The area is dominated by the Welland Viaduct (known locally as the Harringworth Viaduct) that gracefully crosses the Welland and its flood plain immediately to the west of the village.

==History==
The villages name origin is uncertain. 'Enclosure of the dwellers at the stone(y) place' or 'enclosure at Haering (= stone(y) place)'. Alternatively, the first element may be a personal name, 'Hering/Haerra'.

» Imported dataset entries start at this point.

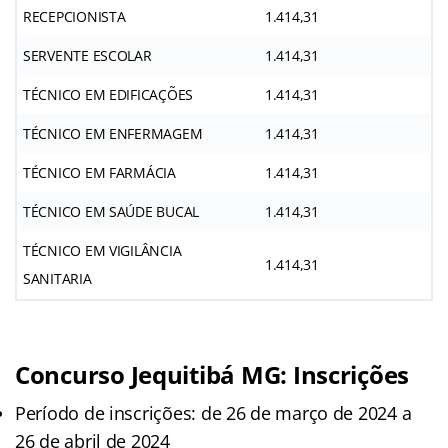
RECEPCIONISTA
1.414,31
SERVENTE ESCOLAR
1.414,31
TÉCNICO EM EDIFICAÇÕES
1.414,31
TÉCNICO EM ENFERMAGEM
1.414,31
TÉCNICO EM FARMÁCIA
1.414,31
TÉCNICO EM SAÚDE BUCAL
1.414,31
TÉCNICO EM VIGILÂNCIA
1.414,31
SANITARIA
Concurso Jequitibá MG: Inscrições
Período de inscrições: de 26 de março de 2024 a
26 de abril de 2024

In 1086 Harringworth was considered a large village in the hundred of Corby, one of many possessions of the Countess Judith. The manor was acquired at some time before 1232 by William I de Cantilupe (died 1239), 1st feudal baron of Eaton Bray in Bedfordshire, who created a deer park, completed by 1234 when it was stocked with eight does and two bucks sent from Rockingham Forest. The last in the male line was Sir George de Cantilupe (1251–1273), 4th feudal baron of Eaton, Lord of Abergavenny, one of whose two sisters and co-heiress Millicent de Cantilupe married Eudo de la Zouche, whose descendants were seated at Harringworth and are known as Zouche "of Harringworth", created Baron Zouche in 1308, to distinguish them from the other branch of their family Zouche "of Ashby", created Baron Zouche in 1299. During the medieval period, Harringworth was associated with the la Zouche family who were Lords of the Manor and, commencing with William la Zouche, 1st Baron Zouche, were summoned to Parliament as Barons.

==Parish church==
The Church of St John the Baptist, Harringworth is a Grade I listed building. It is part of the Lyddington benefice with churches in Rutland.